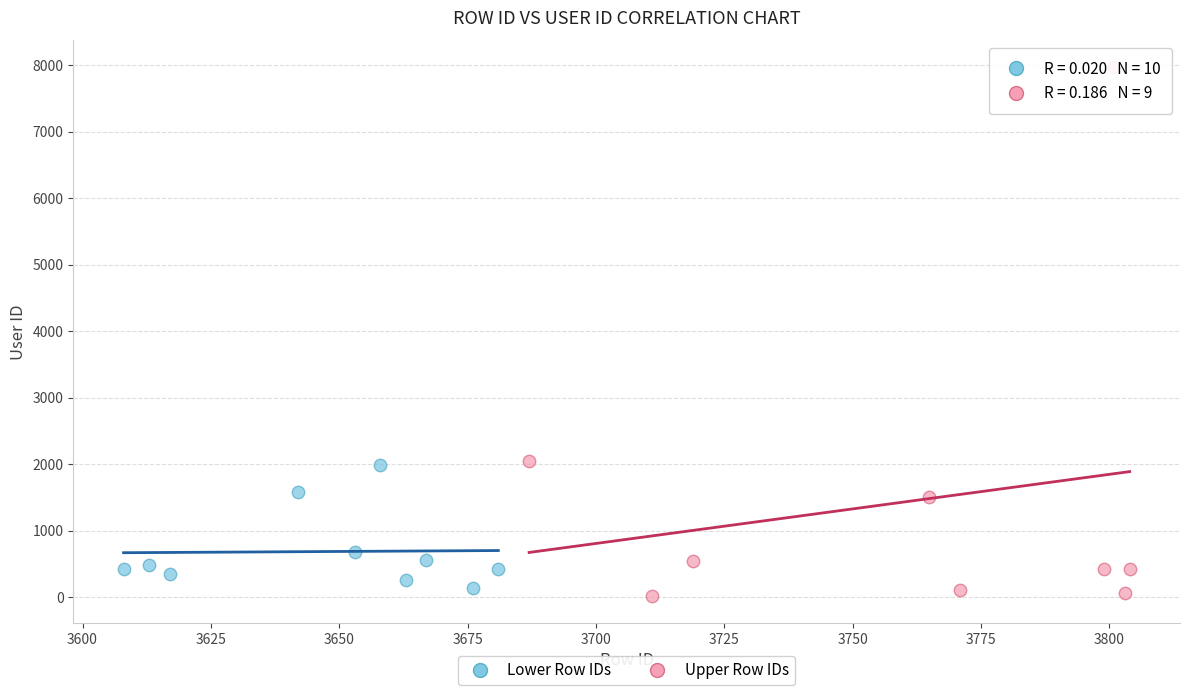

Which series has the widest spread of Y values?

Upper Row IDs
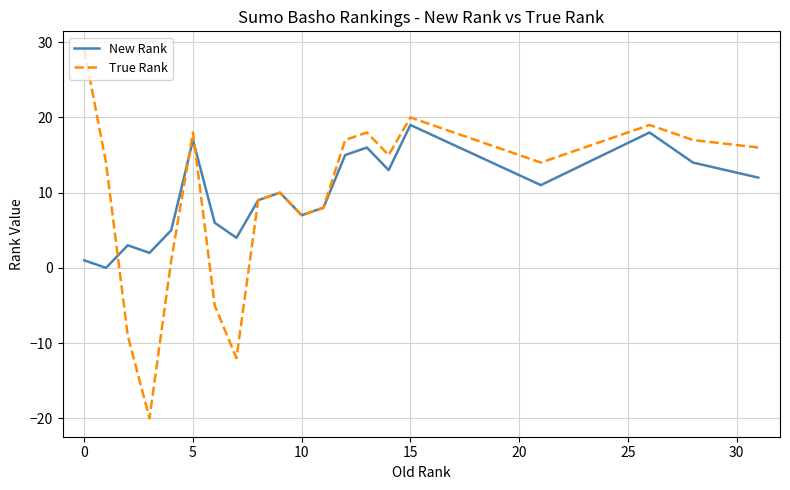

Which series has the widest spread of values?

True Rank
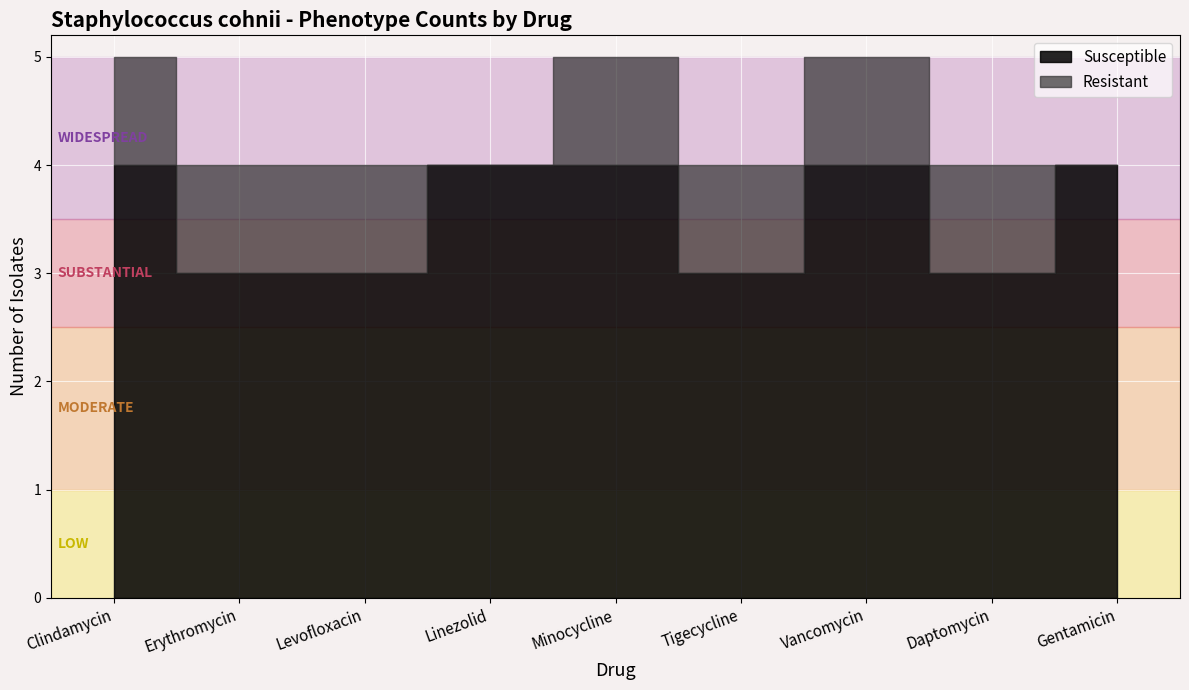

Is the value of Resistant at Levofloxacin greater than the value of Susceptible at Gentamicin?

No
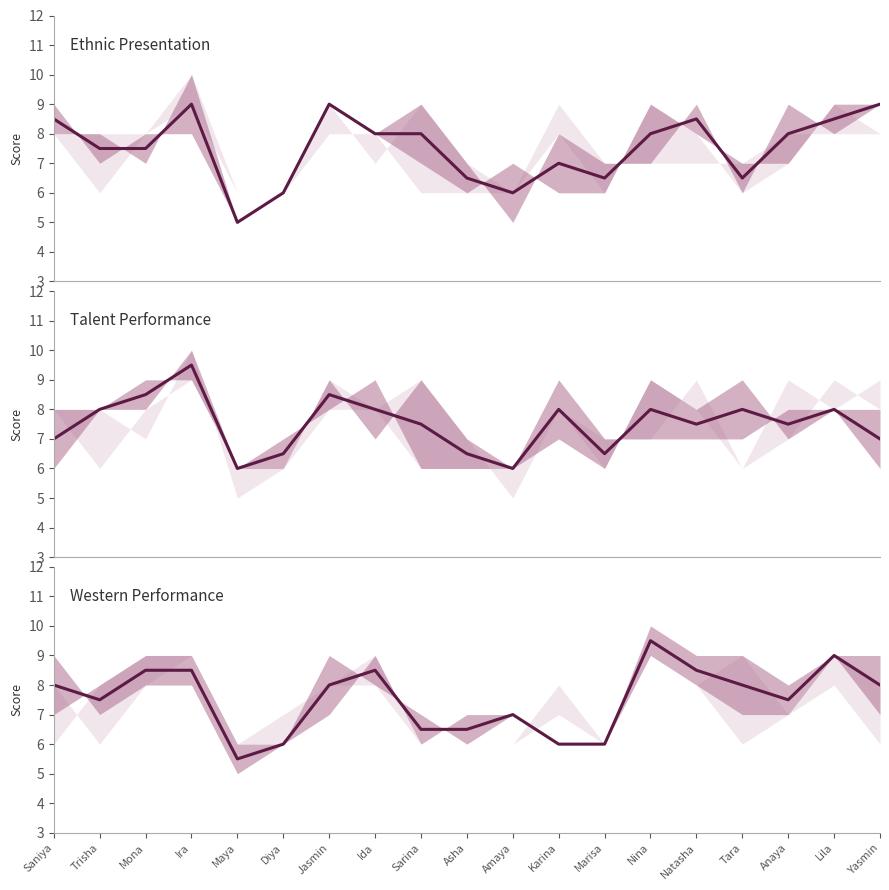

How many intersections are there between Talent Performance and Ethnic Presentation?

4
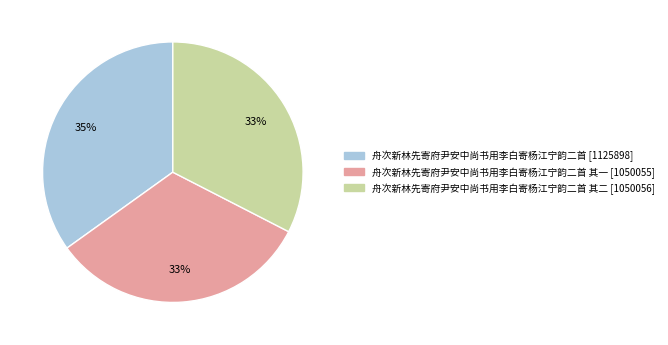

Does any single category account for the majority?

No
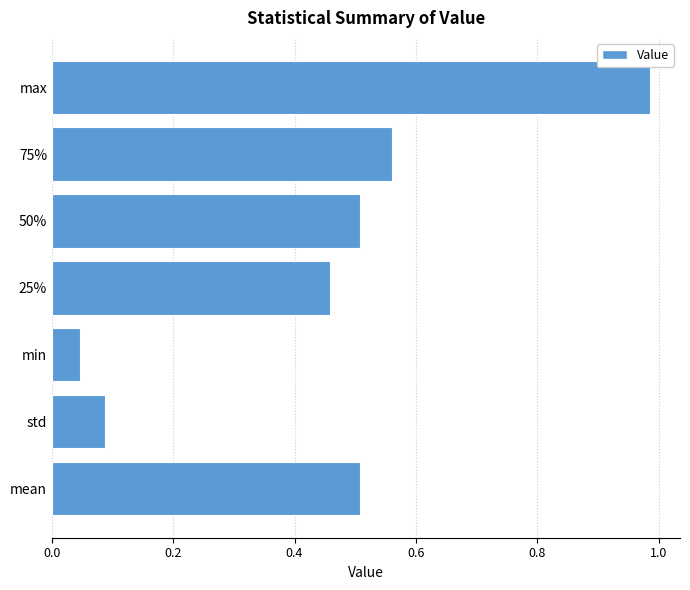

Does the chart contain any negative values?

No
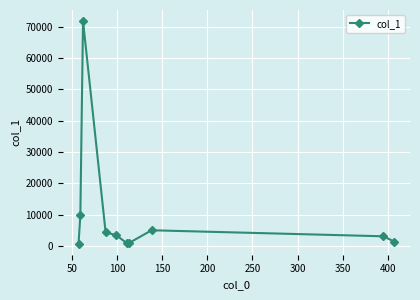

What is the value of the 7th point from the left?

1037.5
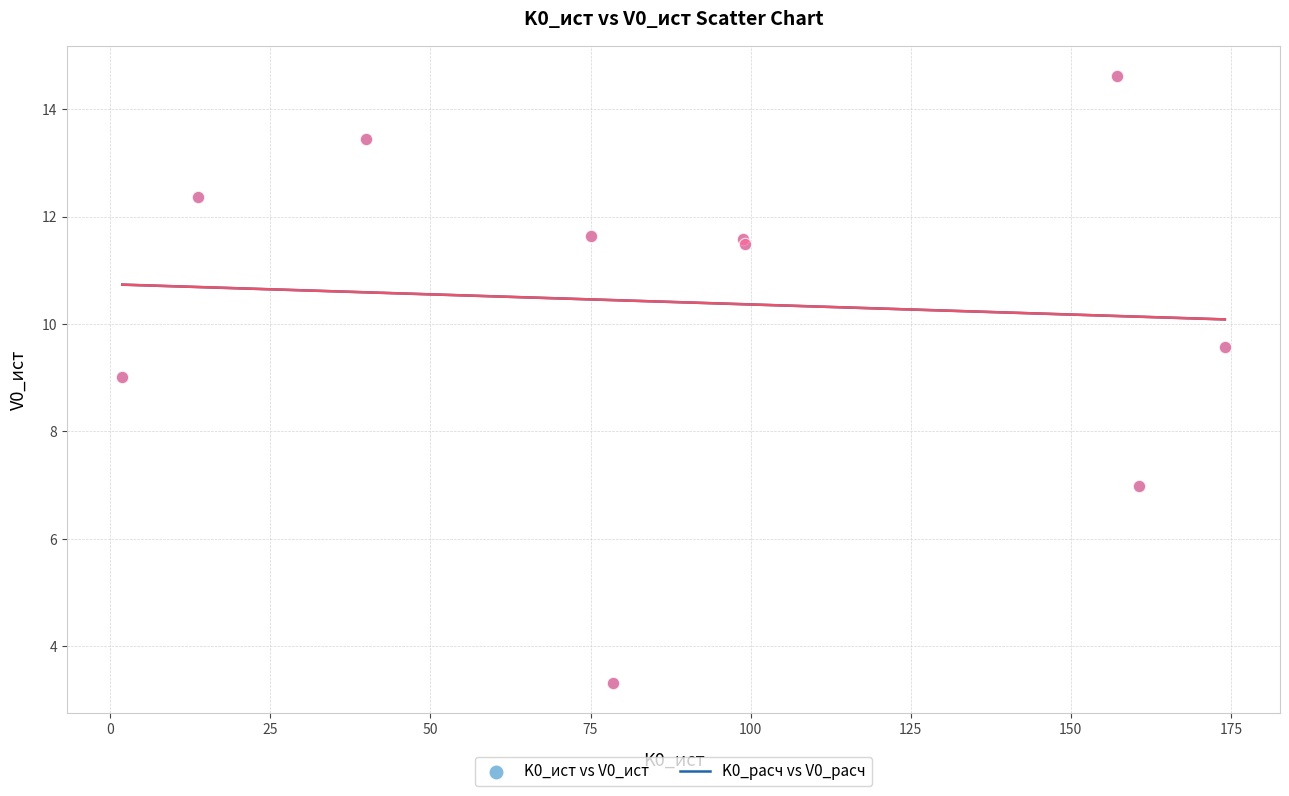

Which series has the largest Y range (max minus min)?

K0_расч vs V0_расч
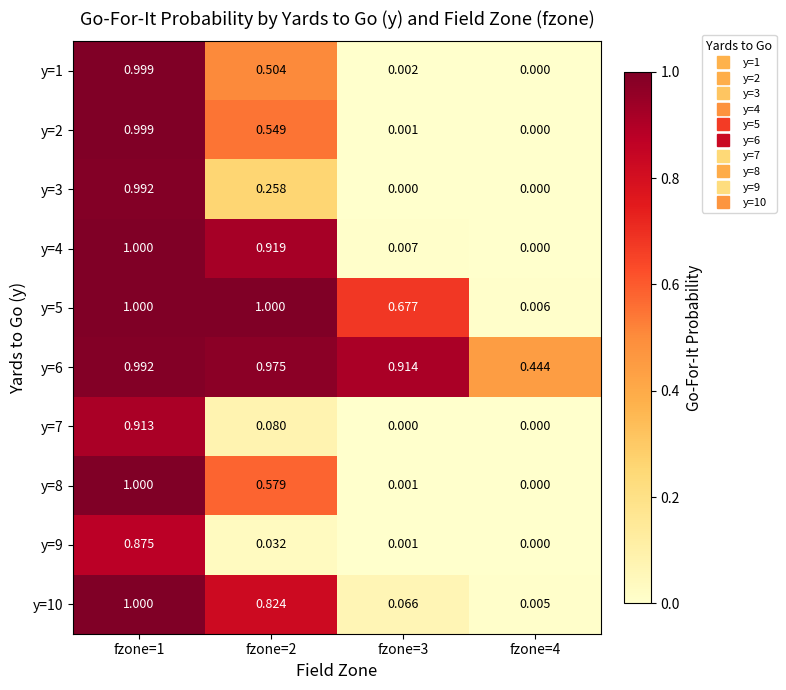

Is the value of y=10 at fzone=1 greater than the value of y=2 at fzone=4?

Yes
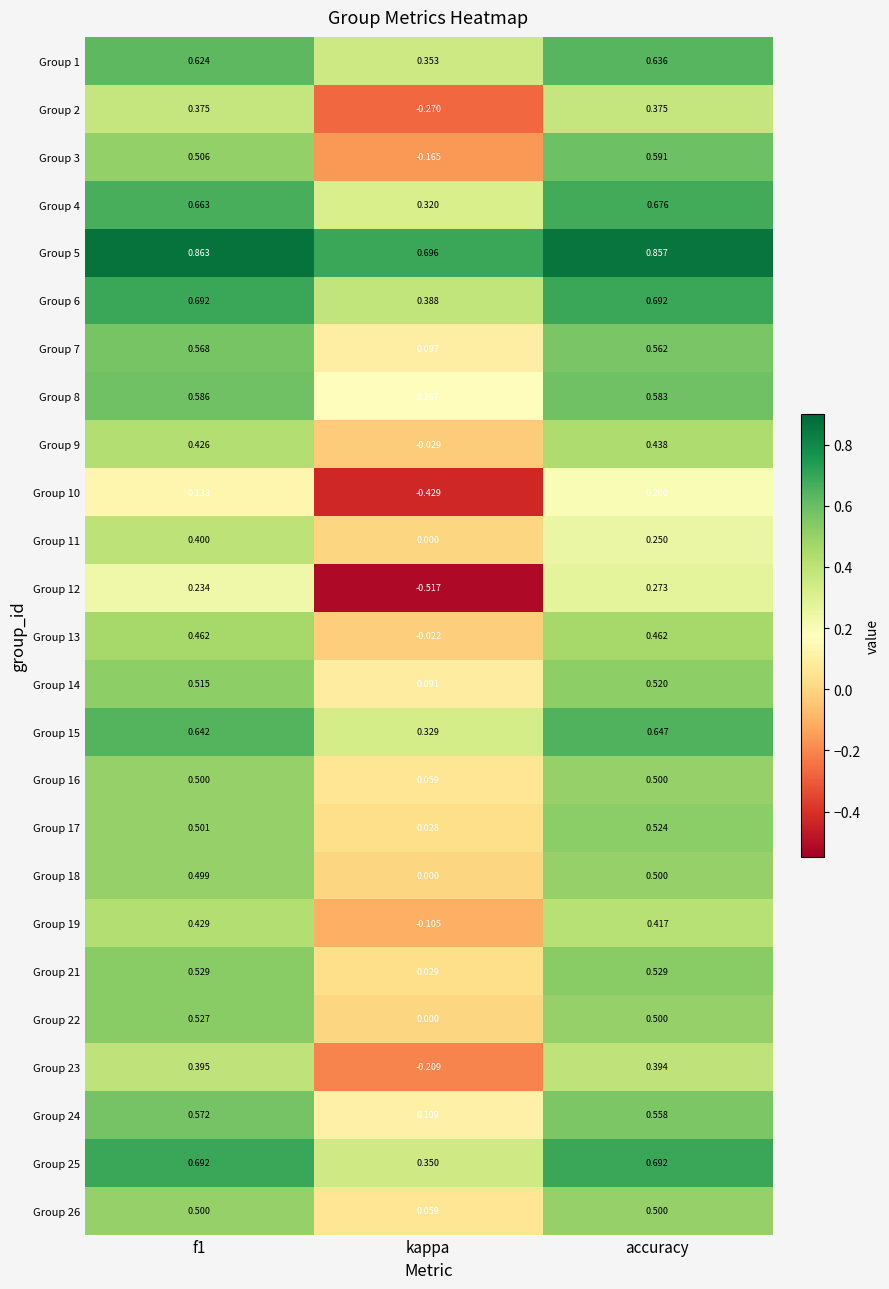

Is the value of Group 26 at f1 greater than the value of Group 14 at accuracy?

No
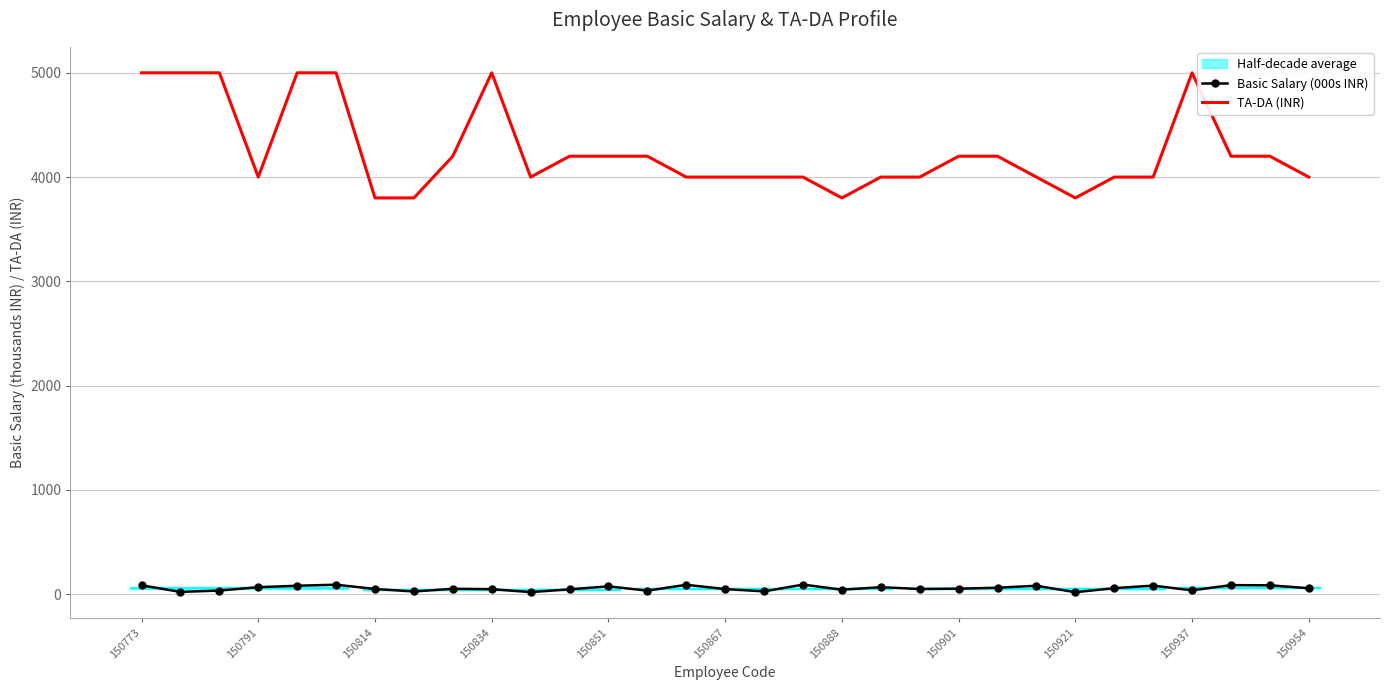

True or false: Basic Salary (000s INR) has a value of 67 at 150791.

True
--------
_ASSIGNMENT_: Gather every line of the material that contains the word "Which". Matching is case-sensitive.

_RESPONSE TO THE EXERCISE_:
Which series has the widest spread of Y values?
Which series has the widest spread of values?
Which series has the largest Y range (max minus min)?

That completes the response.